Quando venne sottoscritto il CCNL 2022-2024, la nostra organizzazione denunciò il metodo scelto dal Governo e dall’ARAN. Evidenziammo subito come quell’accordo fosse stato firmato con la più risicata maggioranza mai vista nella storia della contrattazione: un precedente pericoloso.
Il principio che regge il sistema delle relazioni sindacali pubbliche non è quello della mera “maggioranza numerica”, ma quello della ricerca del più ampio consenso possibile. Questo garantisce contratti stabili, regole condivise e un equilibrio tra le diverse rappresentanze. Quando si abbandona questa logica, e ci si accontenta di un 51%, si trasforma la contrattazione in un gioco di schieramenti, favorendo accordi fragili e divisivi, spesso frutto della compiacenza di pochi.
Per questo non ci sorprende vedere lo smarrimento di alcune sigle che allora scelsero di avallare quel metodo e che oggi, di fronte al CCNI 2025 sottoscritto da una sola organizzazione sindacale (sempre la stessa…), scoprono l’amara verità: senza un consenso largo e condiviso, gli accordi non sono autorevoli, non durano e finiscono col danneggiare l’intero sistema.
Il sindacato non può ridursi a una logica di numeri minimi: la sua forza sta nella rappresentanza corale di tutte le lavoratrici e i lavoratori.
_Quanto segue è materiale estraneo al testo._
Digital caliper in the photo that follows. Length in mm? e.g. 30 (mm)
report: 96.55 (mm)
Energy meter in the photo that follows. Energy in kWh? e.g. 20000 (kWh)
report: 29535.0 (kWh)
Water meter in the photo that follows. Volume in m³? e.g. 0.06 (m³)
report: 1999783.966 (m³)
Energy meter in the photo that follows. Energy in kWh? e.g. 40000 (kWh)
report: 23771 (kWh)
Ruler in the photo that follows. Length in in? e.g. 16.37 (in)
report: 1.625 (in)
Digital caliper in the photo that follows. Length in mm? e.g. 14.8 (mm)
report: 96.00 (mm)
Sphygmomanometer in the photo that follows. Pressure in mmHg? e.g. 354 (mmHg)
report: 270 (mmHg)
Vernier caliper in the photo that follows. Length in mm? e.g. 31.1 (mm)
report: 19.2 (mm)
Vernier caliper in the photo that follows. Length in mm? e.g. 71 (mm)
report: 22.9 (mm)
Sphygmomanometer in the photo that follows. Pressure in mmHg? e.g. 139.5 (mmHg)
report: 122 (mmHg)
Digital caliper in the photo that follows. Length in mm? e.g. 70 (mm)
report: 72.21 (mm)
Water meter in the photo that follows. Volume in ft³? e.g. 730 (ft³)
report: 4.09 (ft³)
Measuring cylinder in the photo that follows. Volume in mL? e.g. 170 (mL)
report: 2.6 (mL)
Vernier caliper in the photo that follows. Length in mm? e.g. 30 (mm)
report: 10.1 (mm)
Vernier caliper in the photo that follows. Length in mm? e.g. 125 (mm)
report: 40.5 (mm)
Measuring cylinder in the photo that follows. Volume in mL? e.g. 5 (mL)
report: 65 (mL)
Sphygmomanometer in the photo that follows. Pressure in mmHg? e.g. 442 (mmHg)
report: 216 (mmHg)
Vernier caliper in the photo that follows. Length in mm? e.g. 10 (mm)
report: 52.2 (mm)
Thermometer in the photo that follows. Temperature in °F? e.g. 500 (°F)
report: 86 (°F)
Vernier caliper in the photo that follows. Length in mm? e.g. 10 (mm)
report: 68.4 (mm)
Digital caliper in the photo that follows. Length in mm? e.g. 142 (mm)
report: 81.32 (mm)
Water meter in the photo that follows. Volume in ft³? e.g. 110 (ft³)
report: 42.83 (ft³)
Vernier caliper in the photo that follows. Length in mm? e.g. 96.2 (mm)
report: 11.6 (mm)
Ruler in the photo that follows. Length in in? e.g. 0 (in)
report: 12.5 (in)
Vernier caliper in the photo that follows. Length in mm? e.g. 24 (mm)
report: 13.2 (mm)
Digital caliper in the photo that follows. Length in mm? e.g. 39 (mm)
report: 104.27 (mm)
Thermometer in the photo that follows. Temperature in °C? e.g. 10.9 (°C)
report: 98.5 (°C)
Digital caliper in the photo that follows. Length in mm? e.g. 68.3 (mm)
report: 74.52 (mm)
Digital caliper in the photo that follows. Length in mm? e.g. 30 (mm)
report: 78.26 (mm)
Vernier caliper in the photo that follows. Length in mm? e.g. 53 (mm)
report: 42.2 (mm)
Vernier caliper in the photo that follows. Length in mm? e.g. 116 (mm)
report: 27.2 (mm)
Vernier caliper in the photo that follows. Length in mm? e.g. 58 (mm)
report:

Difendere il principio del più ampio consenso, per noi che facciamo sindacato per davvero, significa difendere la qualità stessa dei contratti, la dignità della contrattazione collettiva.
Veniamo all’INPS, dove il CCNI 2025 firmato in solitaria segna un arretramento senza precedenti per chi lavora nell’Istituto. Non solo vengono bruciati oltre 3.000 differenziali,
deludendo le legittime aspettative di migliaia di colleghi; non solo si crea un “cono d’ombra” in cui molti rischiano di restare senza alcuna possibilità di ottenere la prima progressione economica prevista dal nuovo sistema; ma i criteri scelti aggravano disuguaglianze e penalizzazioni.
Le valutazioni individuali sono sempre più arbitrarie: pesano 42 punti, caso unico nelle Funzioni Centrali, consegnando ai dirigenti un potere discrezionale sugli avanzamenti.
I titoli di studio sono ormai svalutati: l’impegno, dentro e fuori l’Istituto, viene ignorato, premiando logiche corporative.
Gli incentivi sono iniqui: c’è un’evidente disparità nella distribuzione tra territori e tra generazioni. Chi va in pensione nell’anno ottiene un bonus di 20 punti, mentre agli assunti del 2023 – ai quali erano state fatte tante promesse – resta la bocca asciutta.
E mentre chi lavora allo sportello, ogni giorno a contatto con i cittadini, riceve solo una maggiorazione ridicola, l’Amministrazione già prepara di fatto il suo superamento con la consulenza online, alla quale naturalmente non viene riconosciuto alcun compenso aggiuntivo. Questo non è un contratto integrativo: è un contratto che mortifica il lavoro e alimenta ingiustizie. È, in definitiva, l’ennesima dimostrazione di cosa accade quando si firmano intese fragili. Già il fatto che ci sia confusione sull’iter di certificazione tra le stesse organizzazioni che siedono al tavolo la dice lunga sul percorso intrapreso.
Serve una contrattazione vera, trasparente e partecipata, capace di garantire equità. E si può realizzare soltanto se tutte le forze rappresentative siedono al tavolo. Questa è la prova del nove.